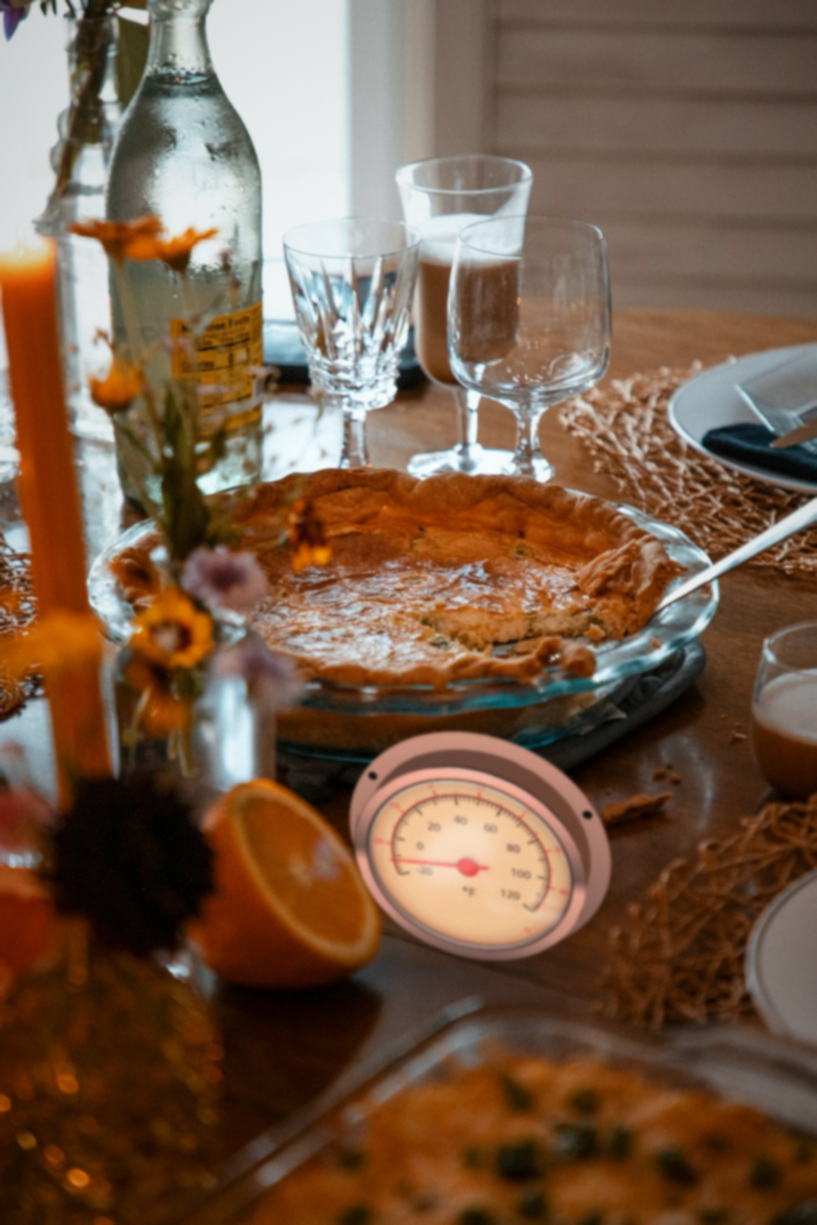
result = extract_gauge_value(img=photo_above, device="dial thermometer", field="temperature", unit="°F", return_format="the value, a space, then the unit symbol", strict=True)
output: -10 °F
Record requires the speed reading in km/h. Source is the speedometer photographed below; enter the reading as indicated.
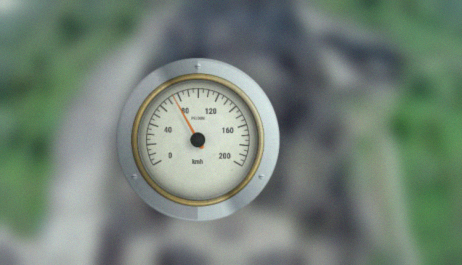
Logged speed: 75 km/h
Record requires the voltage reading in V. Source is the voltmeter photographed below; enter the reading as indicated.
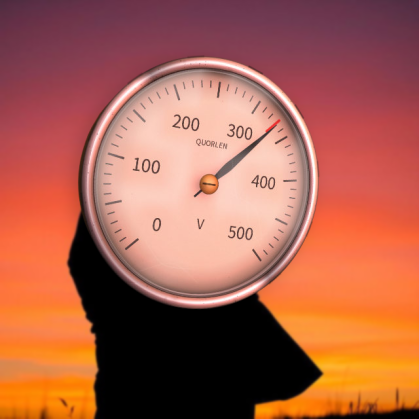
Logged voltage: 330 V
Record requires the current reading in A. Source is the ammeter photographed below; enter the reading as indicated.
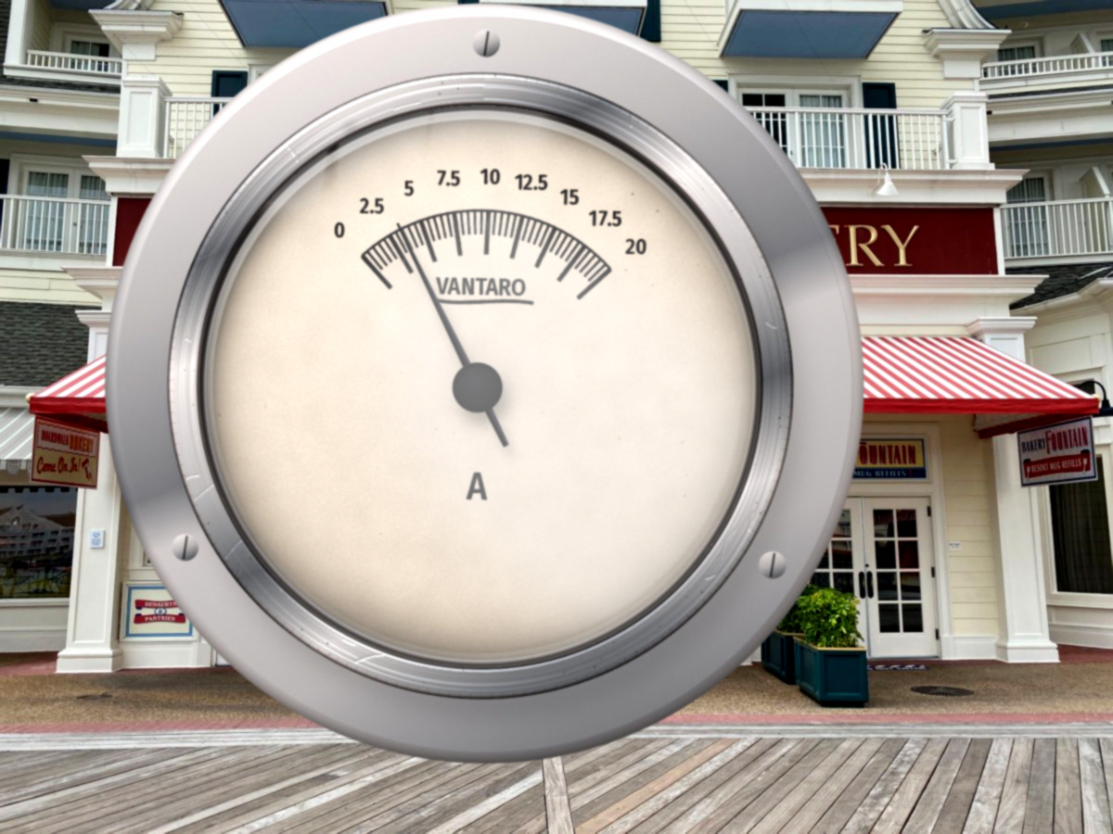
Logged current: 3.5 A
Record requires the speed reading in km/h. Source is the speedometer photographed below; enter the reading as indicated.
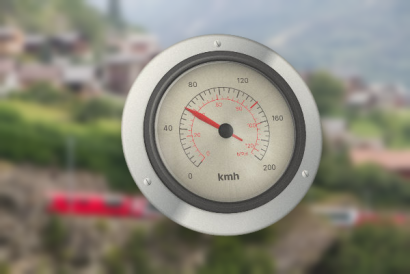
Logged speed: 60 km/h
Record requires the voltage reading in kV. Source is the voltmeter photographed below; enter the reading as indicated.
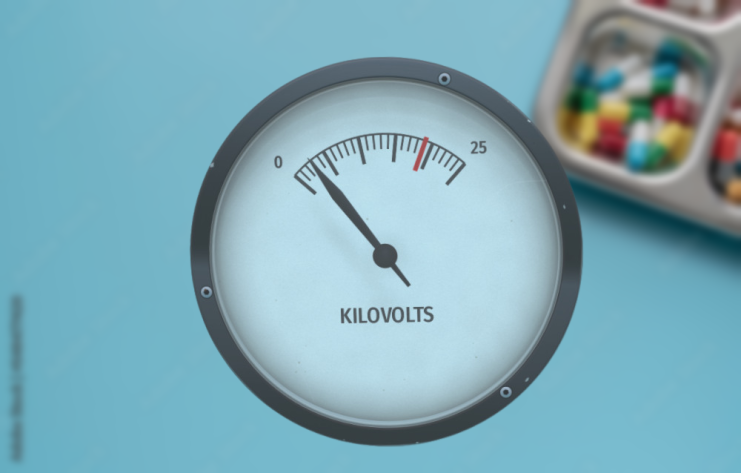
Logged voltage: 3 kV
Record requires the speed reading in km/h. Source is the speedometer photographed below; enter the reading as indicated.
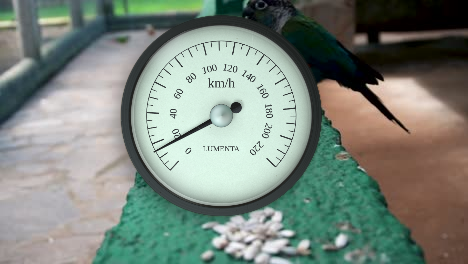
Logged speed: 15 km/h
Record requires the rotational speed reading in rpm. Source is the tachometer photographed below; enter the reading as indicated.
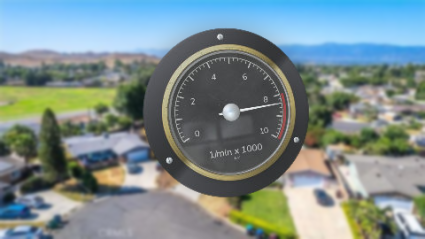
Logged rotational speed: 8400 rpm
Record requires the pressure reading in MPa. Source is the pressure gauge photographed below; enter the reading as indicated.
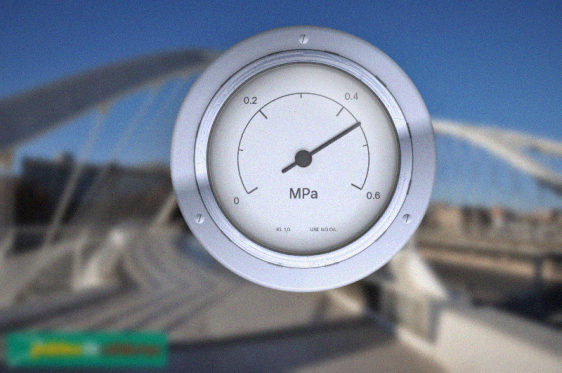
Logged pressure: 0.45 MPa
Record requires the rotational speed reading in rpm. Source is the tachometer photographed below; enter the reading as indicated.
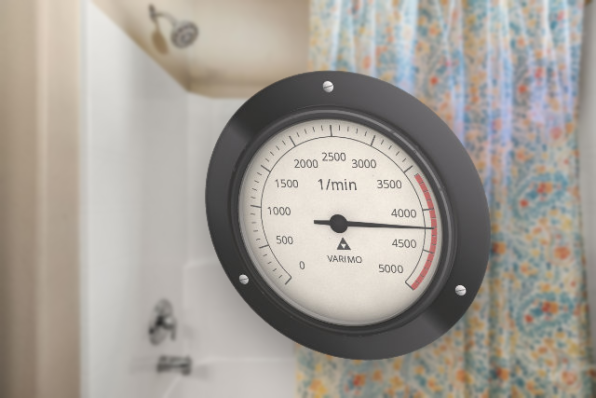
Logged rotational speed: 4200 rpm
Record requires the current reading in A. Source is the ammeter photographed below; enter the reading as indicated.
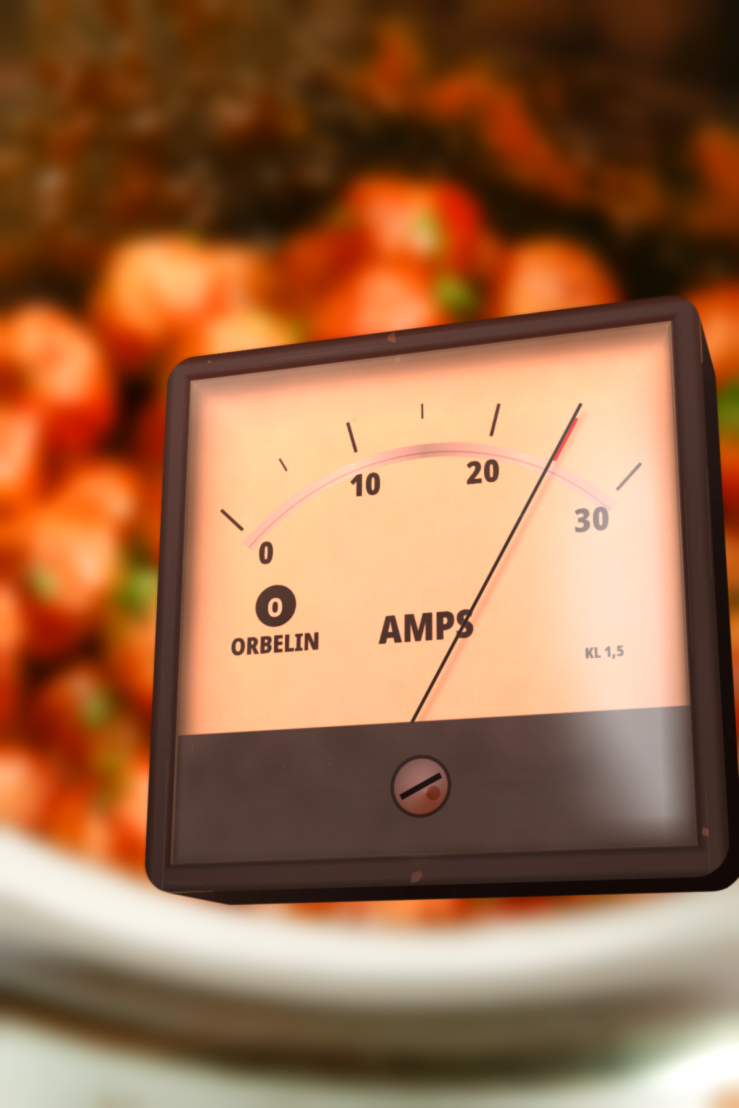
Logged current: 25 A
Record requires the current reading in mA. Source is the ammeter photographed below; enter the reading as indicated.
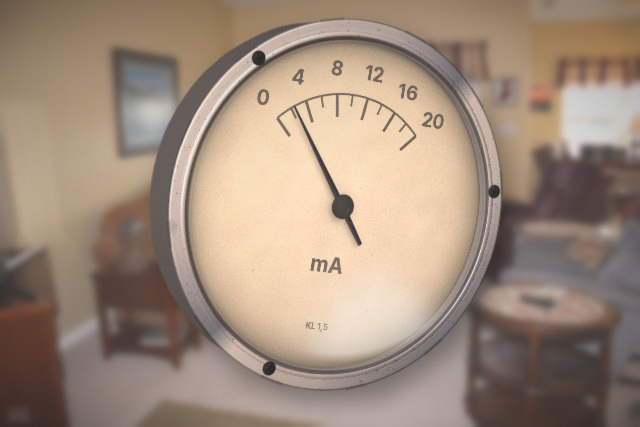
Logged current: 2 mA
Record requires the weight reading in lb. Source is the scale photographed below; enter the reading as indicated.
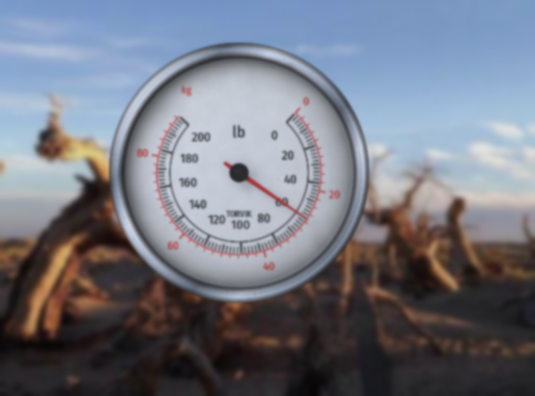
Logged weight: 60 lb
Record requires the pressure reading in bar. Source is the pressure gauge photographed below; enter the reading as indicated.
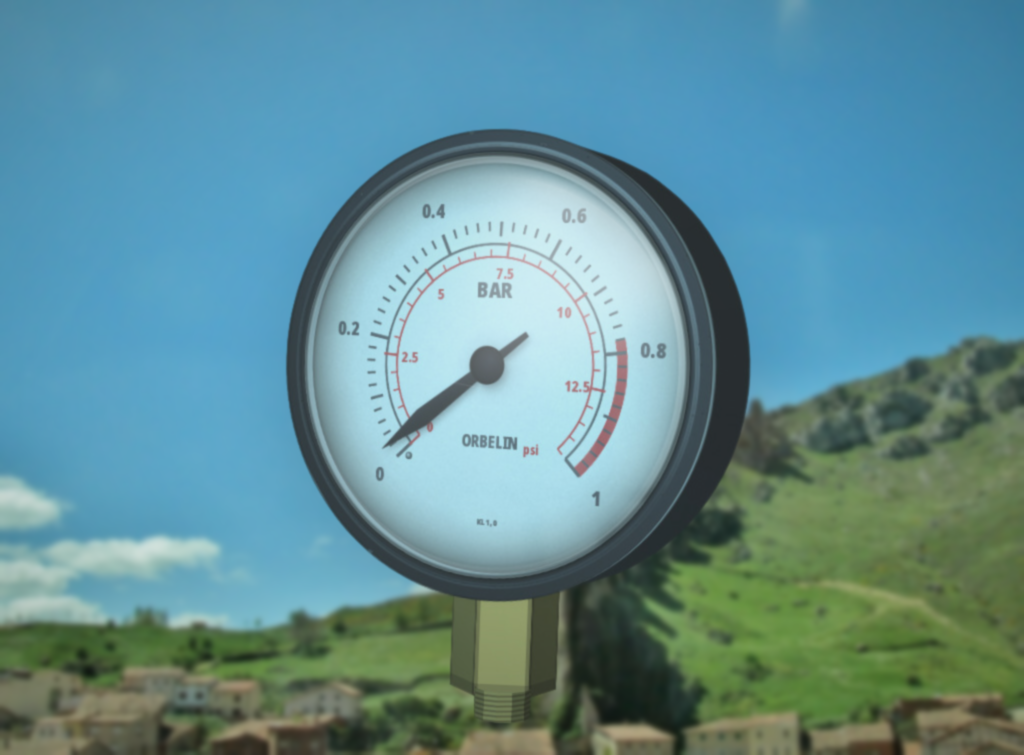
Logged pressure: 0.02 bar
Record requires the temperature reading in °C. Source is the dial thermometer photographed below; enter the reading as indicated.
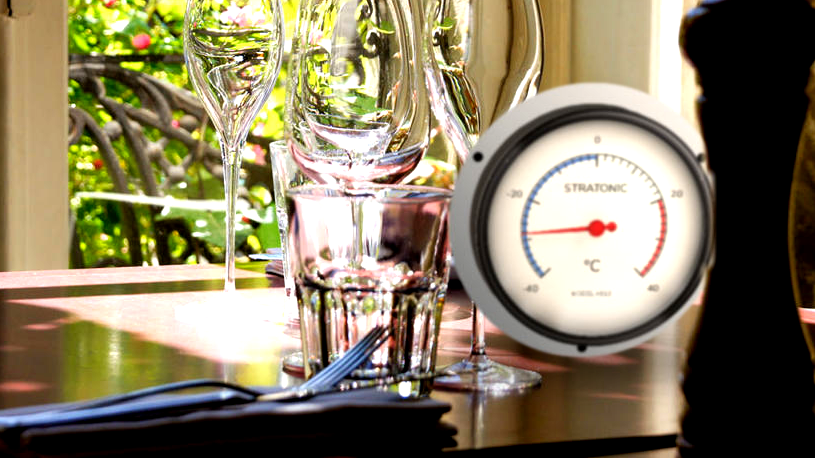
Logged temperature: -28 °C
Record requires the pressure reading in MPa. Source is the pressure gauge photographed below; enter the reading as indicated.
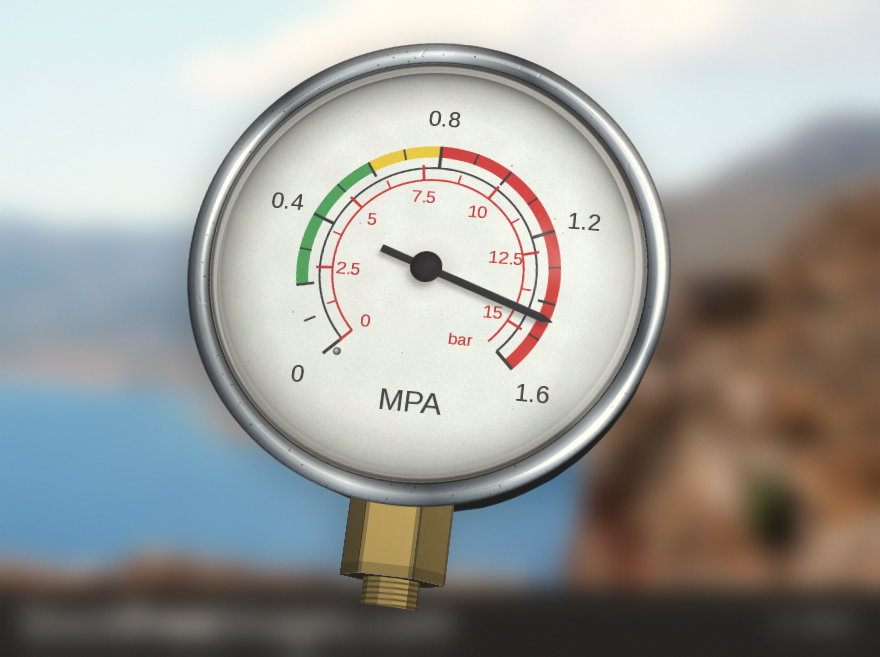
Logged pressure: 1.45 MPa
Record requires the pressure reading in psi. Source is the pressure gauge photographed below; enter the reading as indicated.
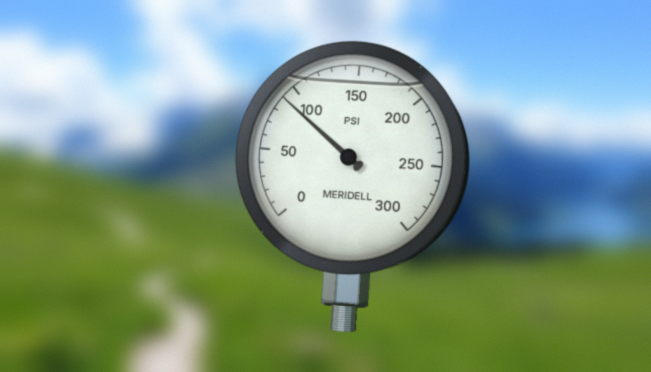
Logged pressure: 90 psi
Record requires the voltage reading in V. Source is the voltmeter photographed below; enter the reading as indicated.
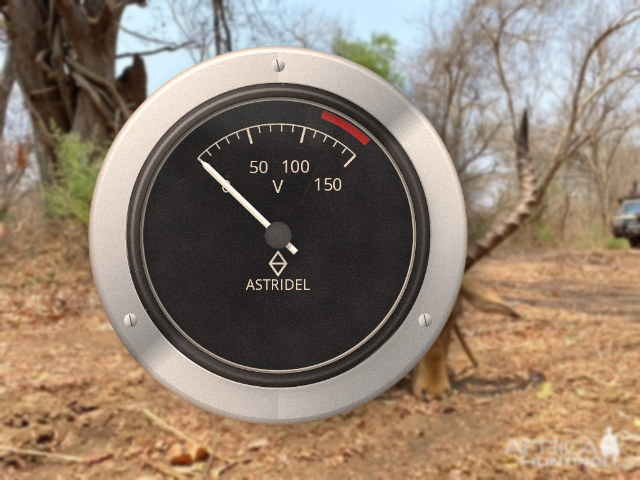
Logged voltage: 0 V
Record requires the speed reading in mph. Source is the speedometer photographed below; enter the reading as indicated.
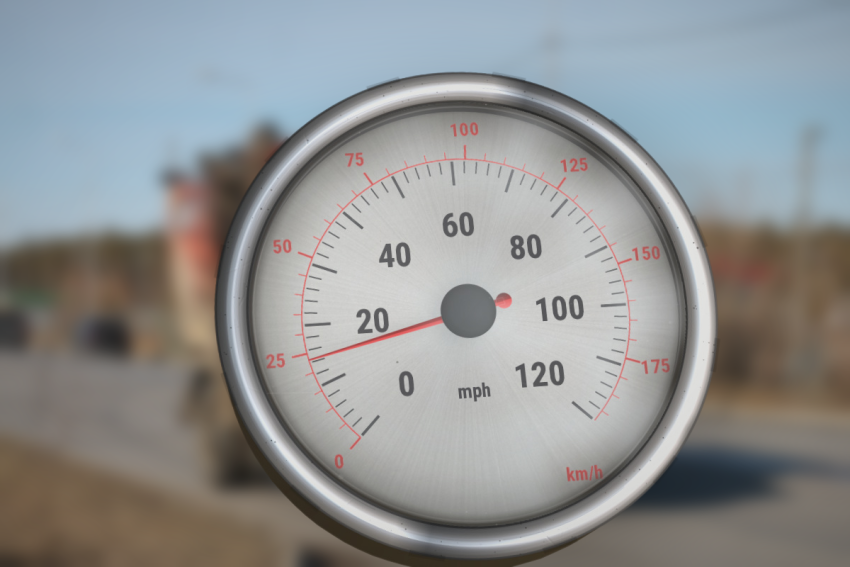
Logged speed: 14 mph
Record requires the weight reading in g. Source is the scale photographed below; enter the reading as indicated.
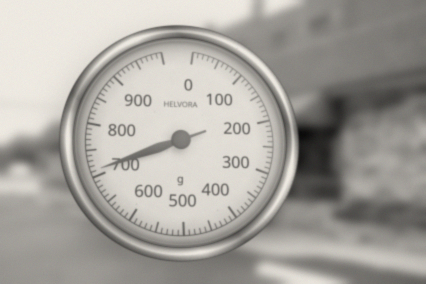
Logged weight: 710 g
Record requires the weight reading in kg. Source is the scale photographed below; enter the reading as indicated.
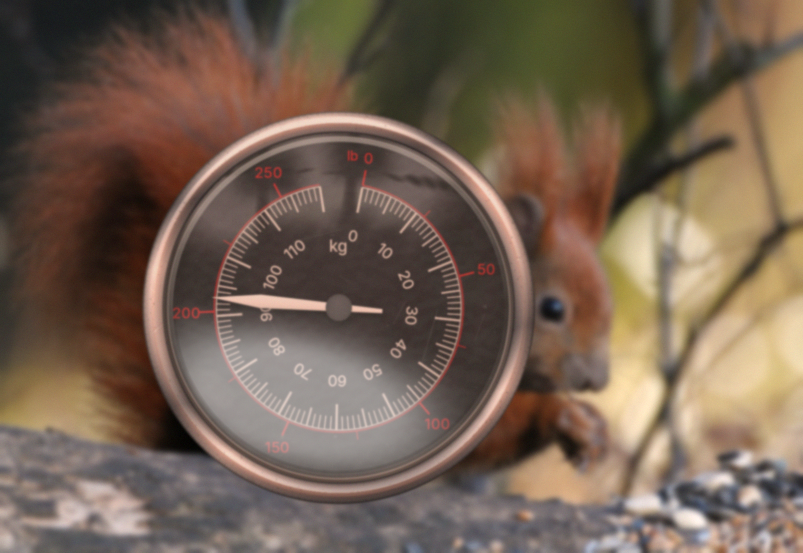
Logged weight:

━━━━━━━━━━━━━━━━━━━━━━━━━━━━━━

* Task goal
Reproduce every item above word for word, leaving out the pictures.

* Finished exercise
result = extract_gauge_value(img=photo_above, device="dial thermometer", field="temperature", unit="°F", return_format="the value, a space, then the unit symbol", strict=True)
output: -10 °F
Record requires the speed reading in km/h. Source is the speedometer photographed below; enter the reading as indicated.
Logged speed: 75 km/h
Record requires the voltage reading in V. Source is the voltmeter photographed below; enter the reading as indicated.
Logged voltage: 330 V
Record requires the current reading in A. Source is the ammeter photographed below; enter the reading as indicated.
Logged current: 3.5 A
Record requires the speed reading in km/h. Source is the speedometer photographed below; enter the reading as indicated.
Logged speed: 60 km/h
Record requires the voltage reading in kV. Source is the voltmeter photographed below; enter the reading as indicated.
Logged voltage: 3 kV
Record requires the speed reading in km/h. Source is the speedometer photographed below; enter the reading as indicated.
Logged speed: 15 km/h
Record requires the rotational speed reading in rpm. Source is the tachometer photographed below; enter the reading as indicated.
Logged rotational speed: 8400 rpm
Record requires the pressure reading in MPa. Source is the pressure gauge photographed below; enter the reading as indicated.
Logged pressure: 0.45 MPa
Record requires the rotational speed reading in rpm. Source is the tachometer photographed below; enter the reading as indicated.
Logged rotational speed: 4200 rpm
Record requires the current reading in A. Source is the ammeter photographed below; enter the reading as indicated.
Logged current: 25 A
Record requires the current reading in mA. Source is the ammeter photographed below; enter the reading as indicated.
Logged current: 2 mA
Record requires the weight reading in lb. Source is the scale photographed below; enter the reading as indicated.
Logged weight: 60 lb
Record requires the pressure reading in bar. Source is the pressure gauge photographed below; enter the reading as indicated.
Logged pressure: 0.02 bar
Record requires the temperature reading in °C. Source is the dial thermometer photographed below; enter the reading as indicated.
Logged temperature: -28 °C
Record requires the pressure reading in MPa. Source is the pressure gauge photographed below; enter the reading as indicated.
Logged pressure: 1.45 MPa
Record requires the pressure reading in psi. Source is the pressure gauge photographed below; enter the reading as indicated.
Logged pressure: 90 psi
Record requires the voltage reading in V. Source is the voltmeter photographed below; enter the reading as indicated.
Logged voltage: 0 V
Record requires the speed reading in mph. Source is the speedometer photographed below; enter the reading as indicated.
Logged speed: 14 mph
Record requires the weight reading in g. Source is the scale photographed below; enter the reading as indicated.
Logged weight: 710 g
Record requires the weight reading in kg. Source is the scale photographed below; enter the reading as indicated.
Logged weight:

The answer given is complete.